The most important rewards of productive work are psychological: the reward of knowing you are worthy of all the material things you enjoy, because you have earned them; the reward of knowing you are competent to provide yourself with all you require to live and succeed in this world; and the reward of your knowledge of your own self-worth. The knowledge that you are worthy of your life, your success, and all you have is the reward of personal integrity without guilt or regret, the purest form of joy and happiness.

The Penalties Of Not Working

Whatever you have and enjoy in life, whether wealth, goods, services, pleasure, or position, had to be produced by human productive effort. If you have not earned or produced them yourself, you had to acquire them by stealing them or cheating them out of someone else who did earn or produce them. Whatever you have acquired in life without producing or earning makes you dependent on those who can and do produce what you have and enjoy. It means you can never know if you are worthy of the life you enjoy at someone else’s expense, and that you are more than likely incompetent to live your life without depending on others.

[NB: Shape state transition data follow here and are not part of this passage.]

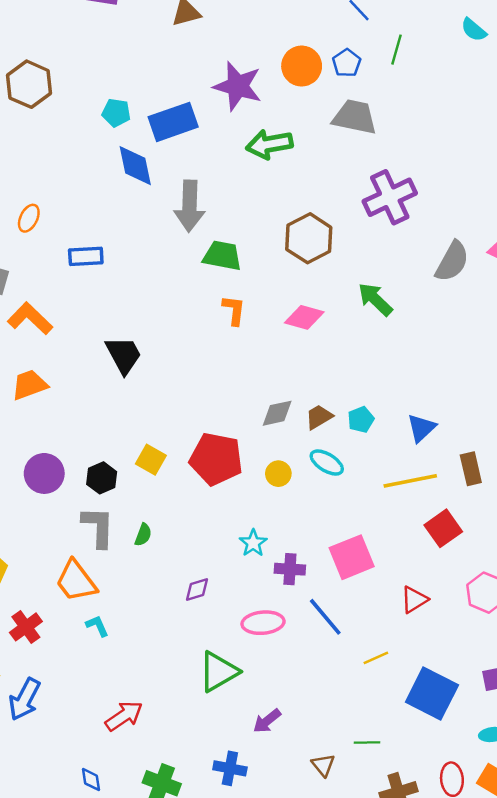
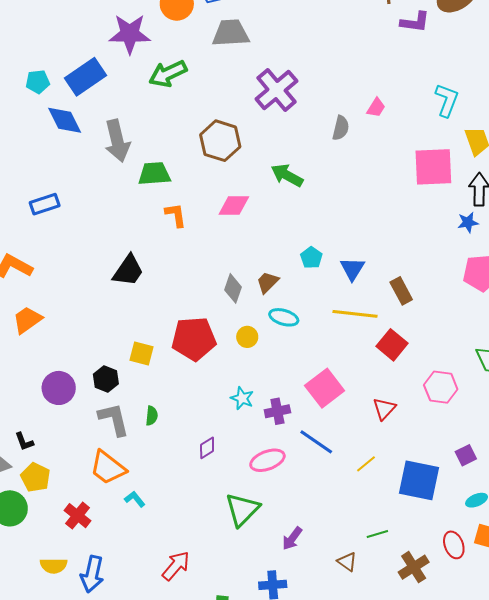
gray semicircle: (452, 261) -> (341, 128), size x0.7
black trapezoid: (124, 355) -> (128, 271), moved, turned 78
gray diamond: (277, 413) -> (233, 288), turned -44
cyan pentagon: (361, 419) -> (311, 258), moved
yellow line: (410, 481) -> (355, 314), turned 33

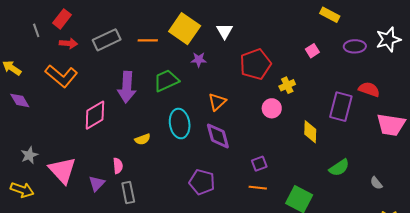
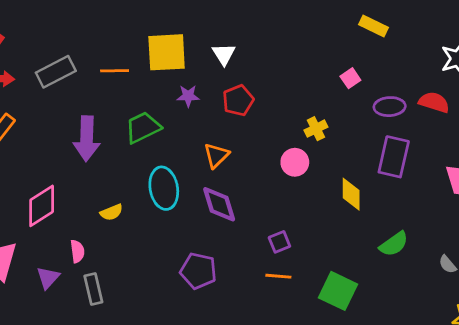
yellow square: (185, 29) -> (167, 52), turned -36
purple ellipse: (355, 46) -> (390, 107), moved
red pentagon: (255, 64) -> (238, 100), moved, size x0.7
red semicircle: (369, 89) -> (434, 102), moved
pink diamond: (95, 115) -> (42, 206), moved

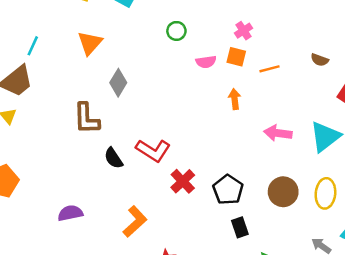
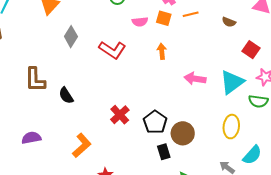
orange line: (269, 69) -> (191, 14), moved
brown L-shape: (86, 119) -> (35, 80), moved
red L-shape: (153, 150) -> (112, 50), moved
brown circle: (283, 192) -> (183, 133), moved

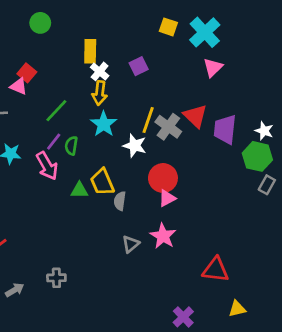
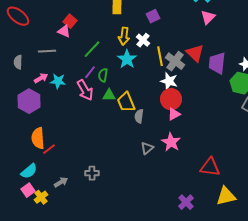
white cross: (100, 71) -> (143, 40), moved
yellow line: (148, 120) -> (160, 56), turned -30
white star: (135, 146) -> (169, 81), moved
green triangle: (79, 190) -> (109, 95), moved
yellow triangle: (237, 309) -> (226, 196), size x1.5

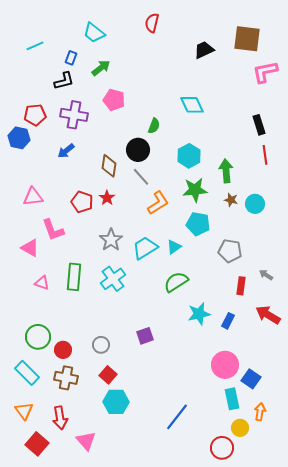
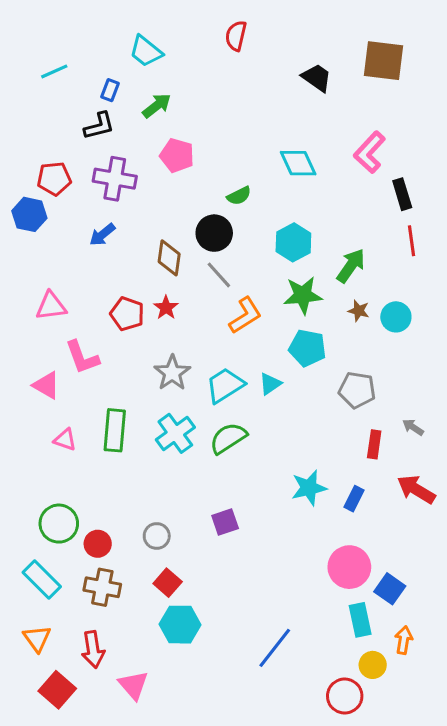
black trapezoid: (204, 50) -> (317, 78), turned 60
pink L-shape: (265, 72) -> (370, 152), moved, turned -36
green semicircle: (154, 126) -> (239, 196), turned 42
green arrow: (226, 171) -> (351, 266), turned 40
green semicircle: (176, 282) -> (228, 438), moved

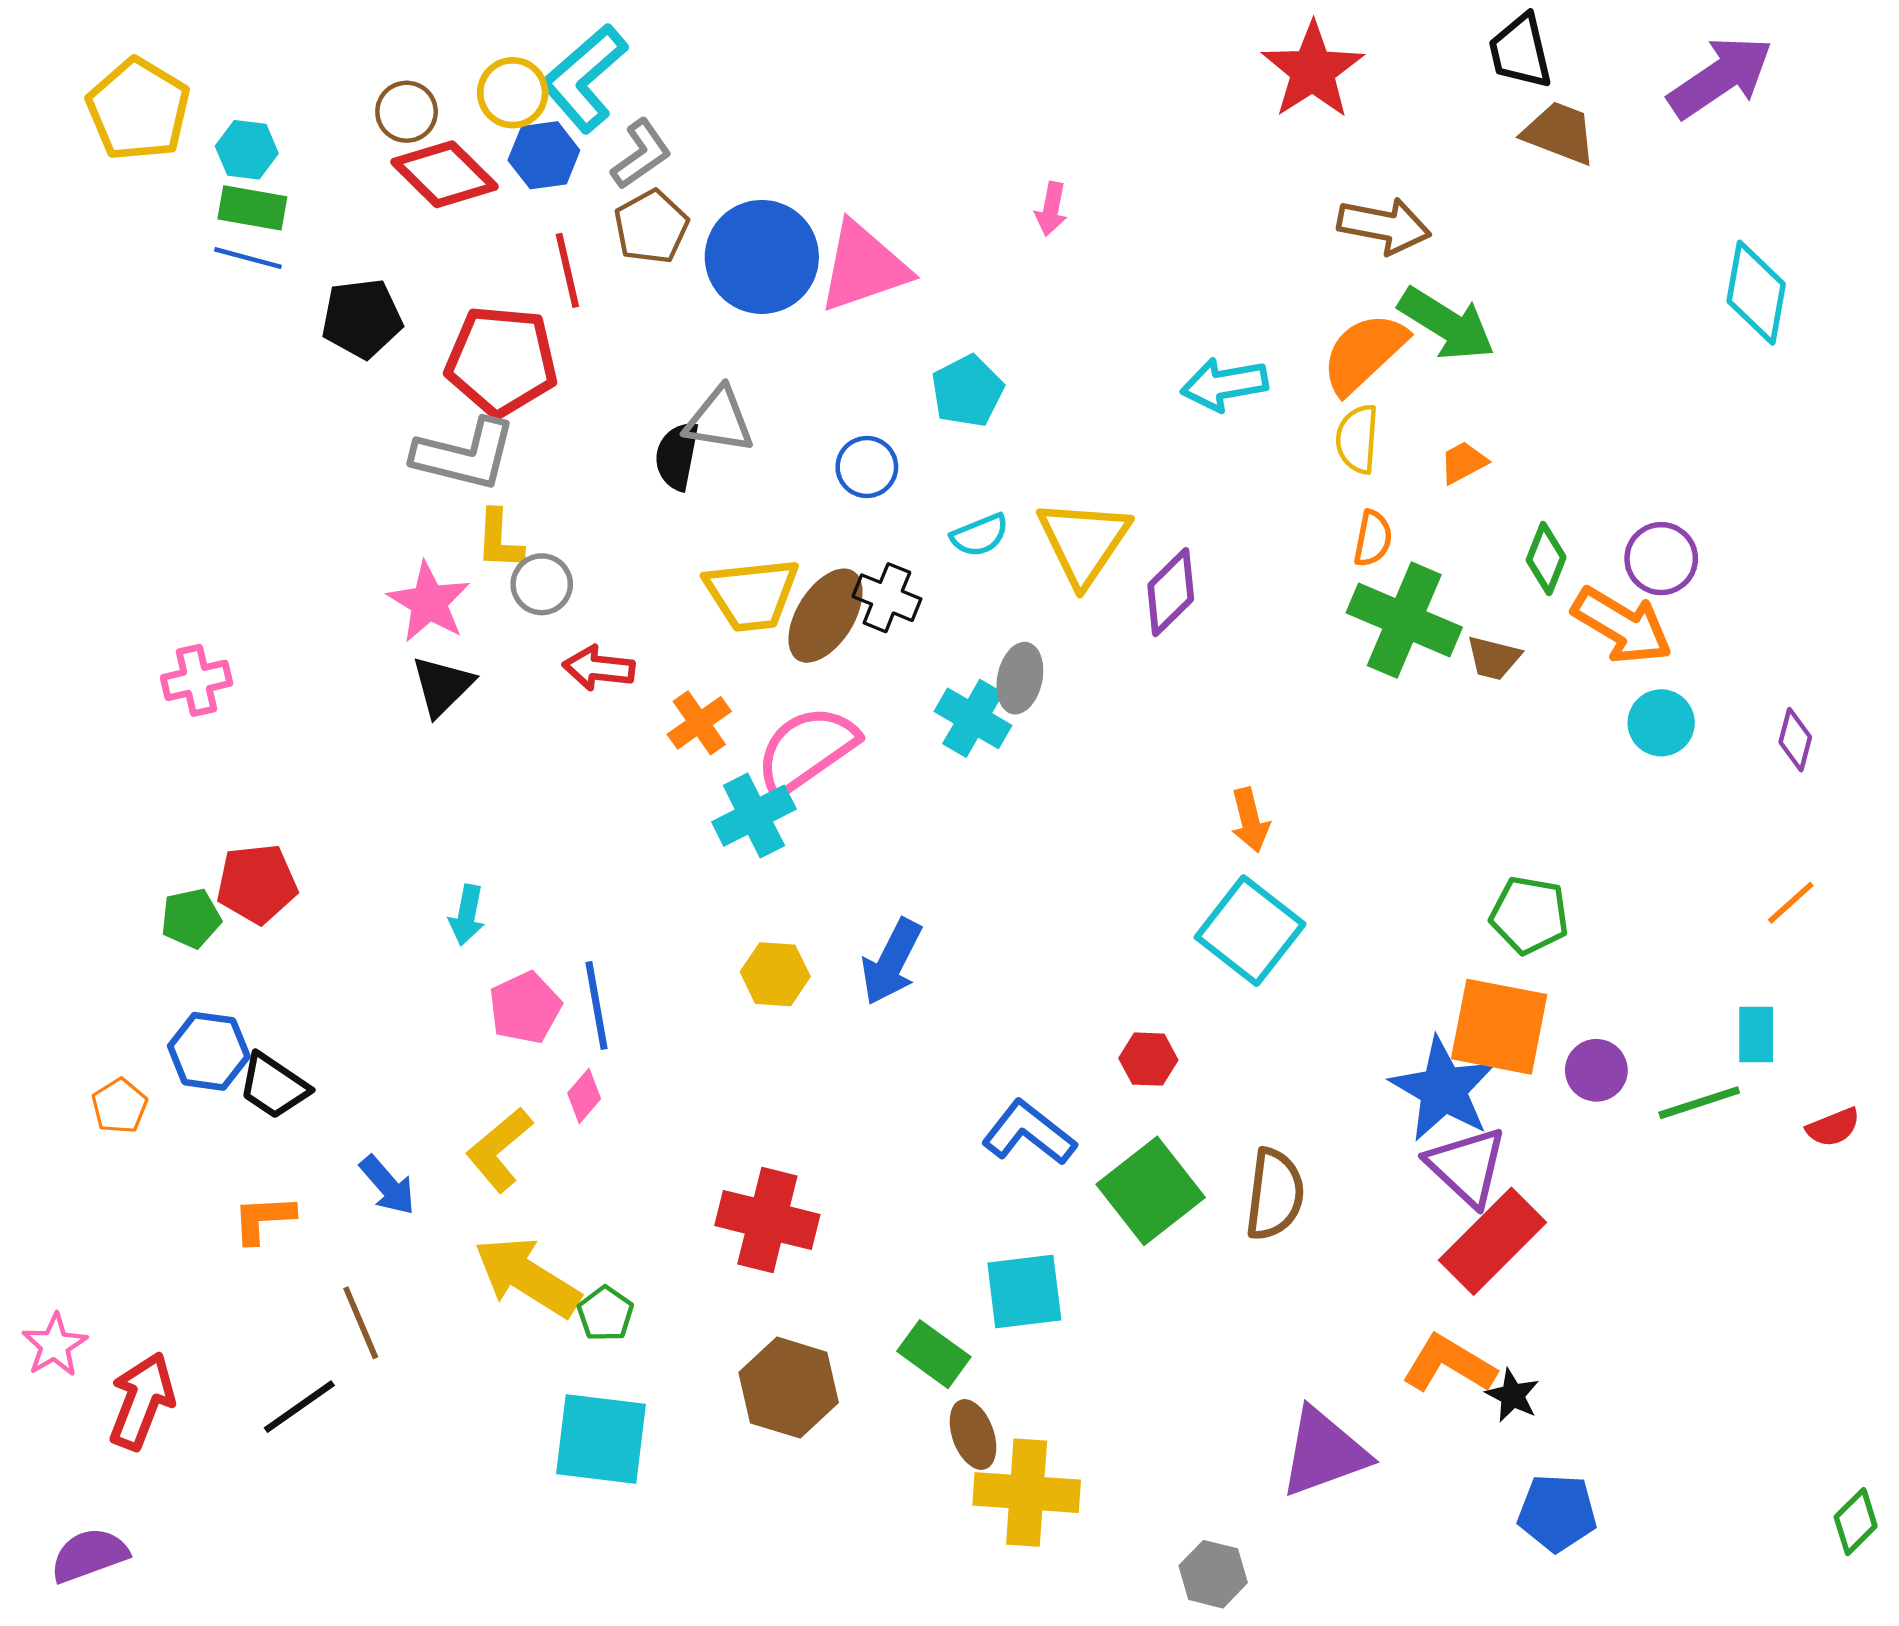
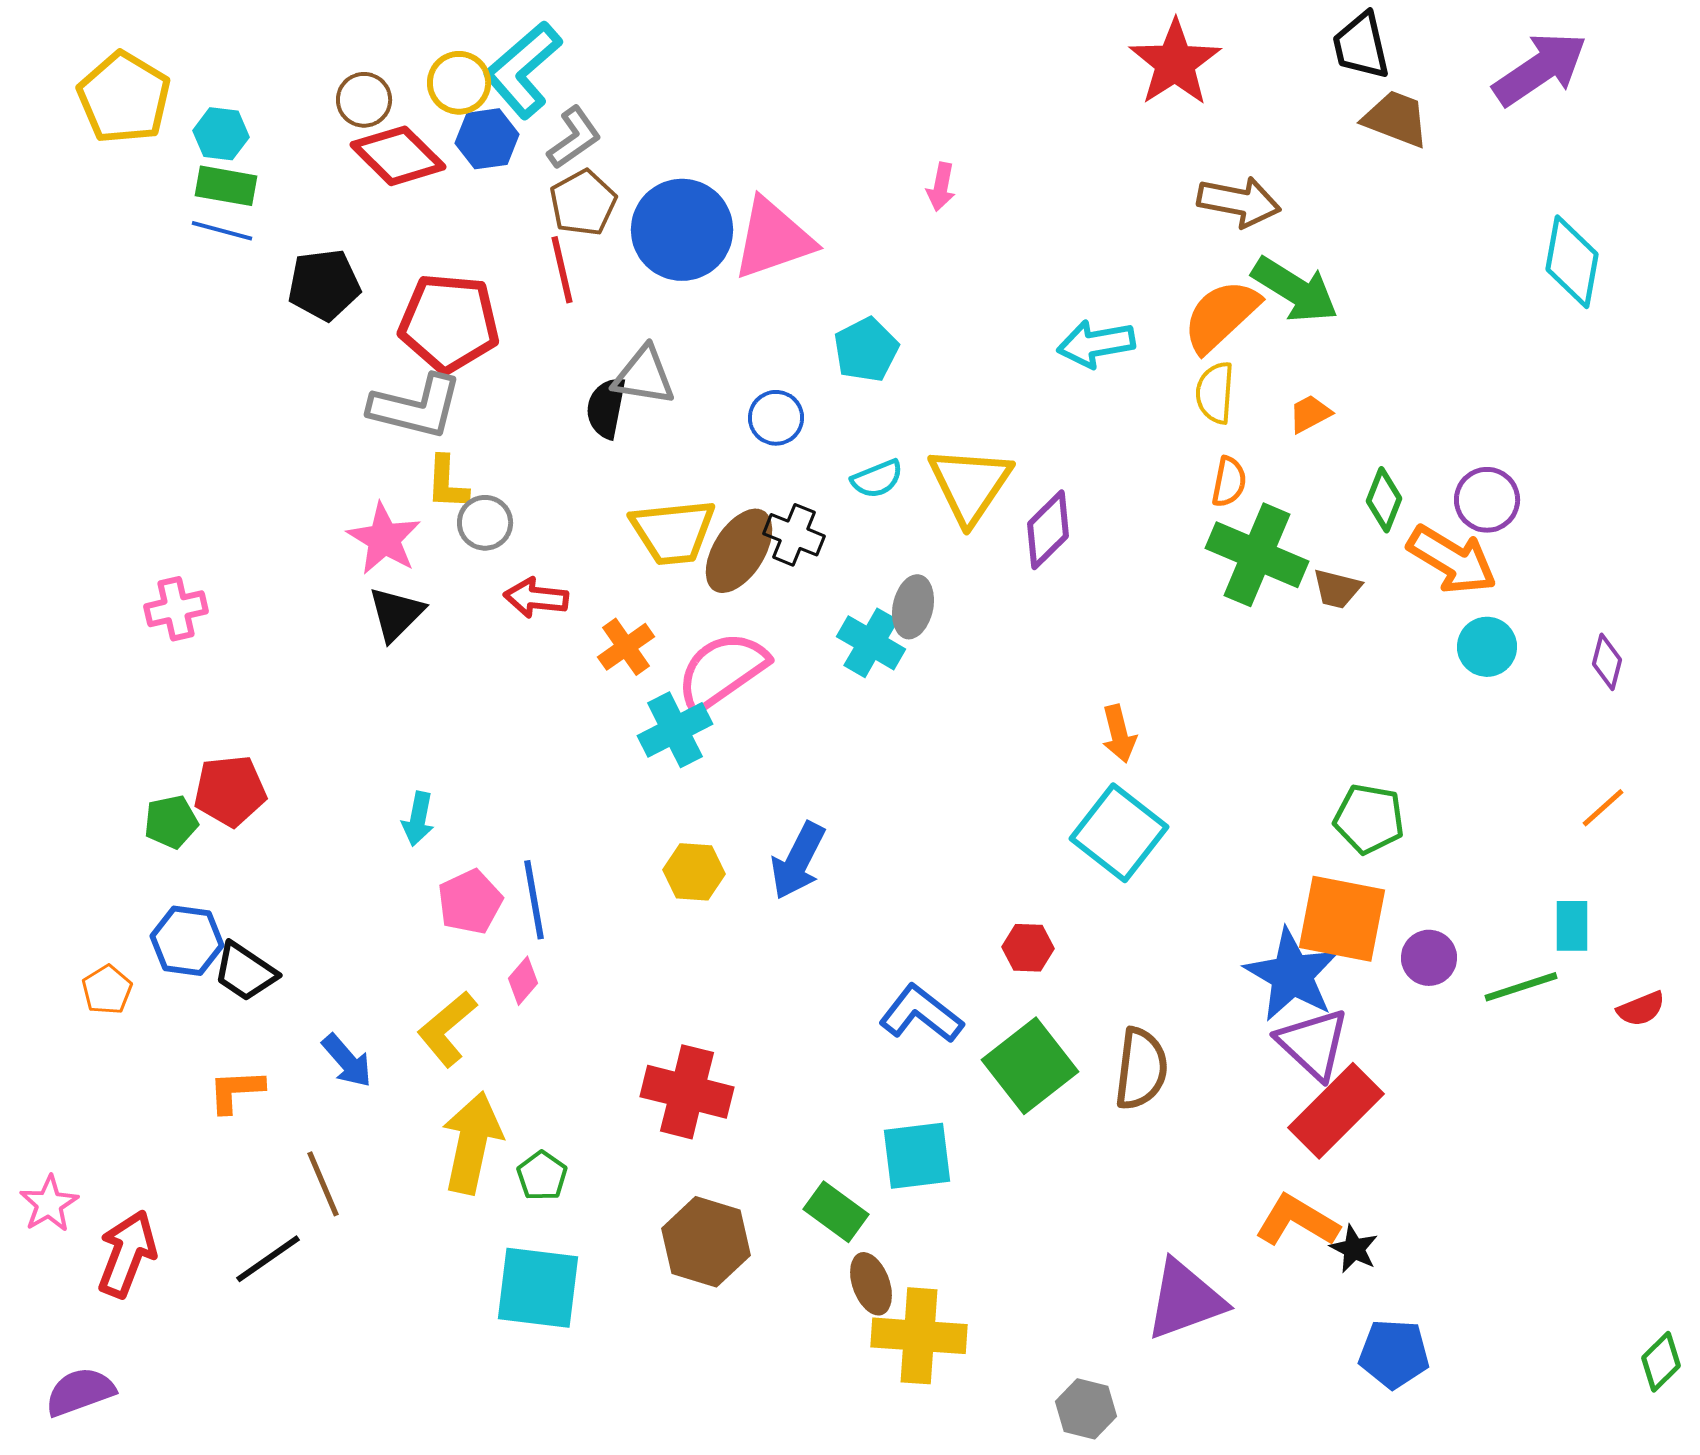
red line: (567, 270) -> (562, 270), moved
yellow arrow: (527, 1277) -> (472, 1143), turned 70

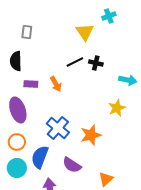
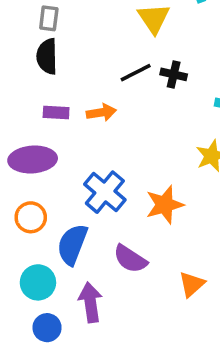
black semicircle: (16, 61) -> (47, 56), moved
orange arrow: (56, 84) -> (101, 112), turned -70
purple ellipse: (18, 110) -> (33, 159), turned -75
cyan circle: (17, 168) -> (38, 282), moved

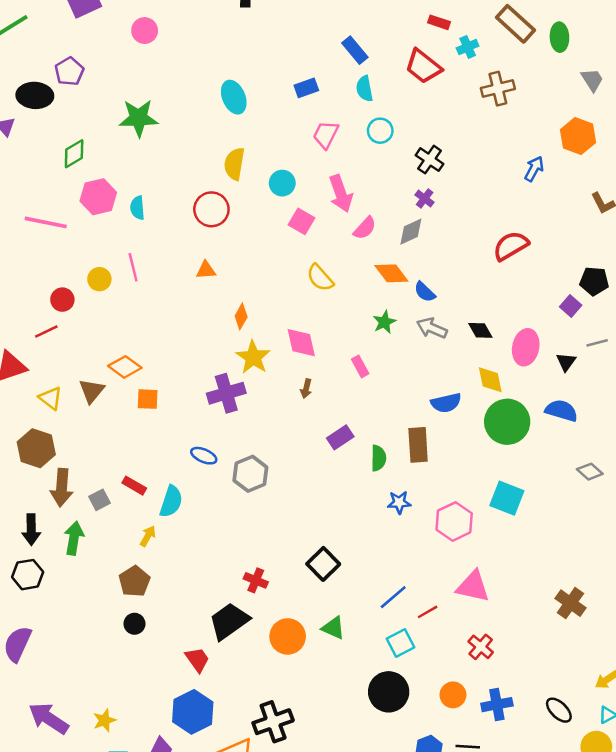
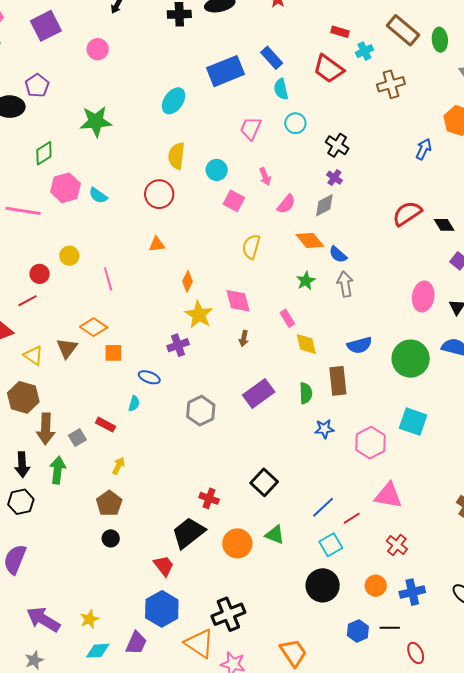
blue rectangle: (306, 88) -> (226, 71), moved, size x1.8
cyan ellipse: (234, 97) -> (174, 101), turned 60
pink arrow: (341, 194) -> (265, 176), size x0.6
cyan semicircle: (137, 208) -> (98, 195), turned -48
pink line: (133, 267) -> (108, 279), moved
yellow semicircle: (320, 278) -> (251, 247), turned 60
gray arrow: (432, 328) -> (345, 284), turned 60
black diamond: (480, 330) -> (444, 225), moved
yellow diamond: (490, 380) -> (306, 344), moved
purple cross: (226, 393) -> (178, 345), size x0.7
purple rectangle: (340, 437) -> (259, 394), moved, size x1.4
blue ellipse: (204, 456) -> (149, 377), moved
cyan semicircle: (171, 501) -> (134, 403), moved, size x0.6

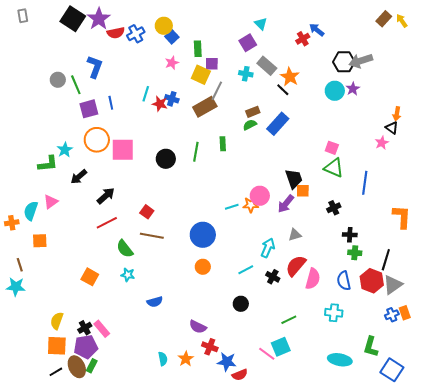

If you do not do the productive work required to live and survive, there is no way for you to escape the consciousness of your own failure as a human being, knowing you are living as a worthless parasite and a kind of slave to those others your life depends on.

What you are is what you have made of yourself. If what you have made is only a being dependent on the victims of your scams and the “charity” of others, what you have made yourself is something worthless. It is possible to fool others about what you actually are, it is not possible to deceive yourself about what you really are.

Productive Work Is Its Own Reward

The joy of productive work far exceeds just its material and psychological rewards. Productive work, after all, is what human nature is all about, producing and achieving and making oneself the best human being one can be. It is the only thing that truly satisfies our human nature and the desire to really be something of value and importance.

Of all the pleasures this world and our life makes possible, the joy of accomplishment and achievement are supreme. There is nothing that can take the place of learning how to do something difficult so well that it becomes “easy” and a joy to do. Whether it is some physical operation, like learning to operate a complex machine, or a mental operation, like learning how to use a programming language, or how to cook, or how to hunt, or how to fish, or how to make love.

What we do is what we are. No matter how simple or profound, it is what we have accomplished by our own effort that defines our life and who we are. Without productive work no real satisfaction in life is possible, nor any true happiness.